Not just a numbers game
As for Square Mile, the company prides itself on producing high quality research that is regularly updated by a team from varying backgrounds.
The team tracks the performance of the 230 names - 60 of which are passive - within the Academy of Funds every six months and updates are reported to the board and shared with clients. Funds are selected based on the collective expertise of the research team, referencing market intelligence, industry contacts and in-depth sector and fund analysis.
Romer-Lee says: "It is not easy assessing funds, nor is it just a numbers game. It is a combination of art and science and there is much to consider, no matter what asset class or approach you are looking at.
"But we have been successful working with advisers, wholesalers and asset managers in a number of different ways. We continue to work with platforms and life companies by providing governance and guided architecture and increasingly helping them with legacy business."
Commenting on plans for the firm, Romer-Lee expects to expand the team in the short to medium term, adding people with experience looking after clients as "a personalised service is important".
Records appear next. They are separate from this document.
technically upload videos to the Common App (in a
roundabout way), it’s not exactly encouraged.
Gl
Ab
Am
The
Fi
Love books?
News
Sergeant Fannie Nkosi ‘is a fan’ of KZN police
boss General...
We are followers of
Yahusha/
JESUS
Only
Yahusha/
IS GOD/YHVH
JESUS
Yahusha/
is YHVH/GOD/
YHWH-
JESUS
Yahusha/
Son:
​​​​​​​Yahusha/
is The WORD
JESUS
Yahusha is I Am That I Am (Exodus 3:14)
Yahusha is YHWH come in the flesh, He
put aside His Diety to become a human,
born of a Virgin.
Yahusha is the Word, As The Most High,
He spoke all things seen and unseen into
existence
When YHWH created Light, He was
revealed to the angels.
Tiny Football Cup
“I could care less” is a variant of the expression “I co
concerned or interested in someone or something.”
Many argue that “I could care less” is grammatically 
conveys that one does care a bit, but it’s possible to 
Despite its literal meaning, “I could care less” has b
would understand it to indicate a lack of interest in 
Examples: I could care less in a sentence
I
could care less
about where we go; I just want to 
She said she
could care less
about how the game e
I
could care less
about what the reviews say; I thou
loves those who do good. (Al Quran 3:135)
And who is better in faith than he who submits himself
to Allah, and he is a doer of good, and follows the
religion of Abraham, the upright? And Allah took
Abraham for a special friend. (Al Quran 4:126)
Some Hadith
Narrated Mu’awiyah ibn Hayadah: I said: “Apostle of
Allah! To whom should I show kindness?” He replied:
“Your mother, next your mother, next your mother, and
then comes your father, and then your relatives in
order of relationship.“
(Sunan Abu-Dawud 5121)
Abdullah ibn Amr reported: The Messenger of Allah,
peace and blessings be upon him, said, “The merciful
As for prospects for the Academy of Funds, he emphasises Square Mile's research is very much driven by client demand. "For example, we do not look at investment trusts yet but when there is demand, we will consider them," he says.
"Smart-beta is another interesting area but here advisers need to think about the right starting point for investors. It is the ultimate expression of past performance, which might not necessarily be the right starting point if you are trying to generate an income or preserve capital or want a highly active approach to generate long-term returns greater than a market-cap weighted index.
"Some strategies are being brought to the market and we look at those. When demand is sufficient and we think smart-beta can meet investors' needs, we will consider adding those products to the Academy, but we will always be mindful of the needs of our customers."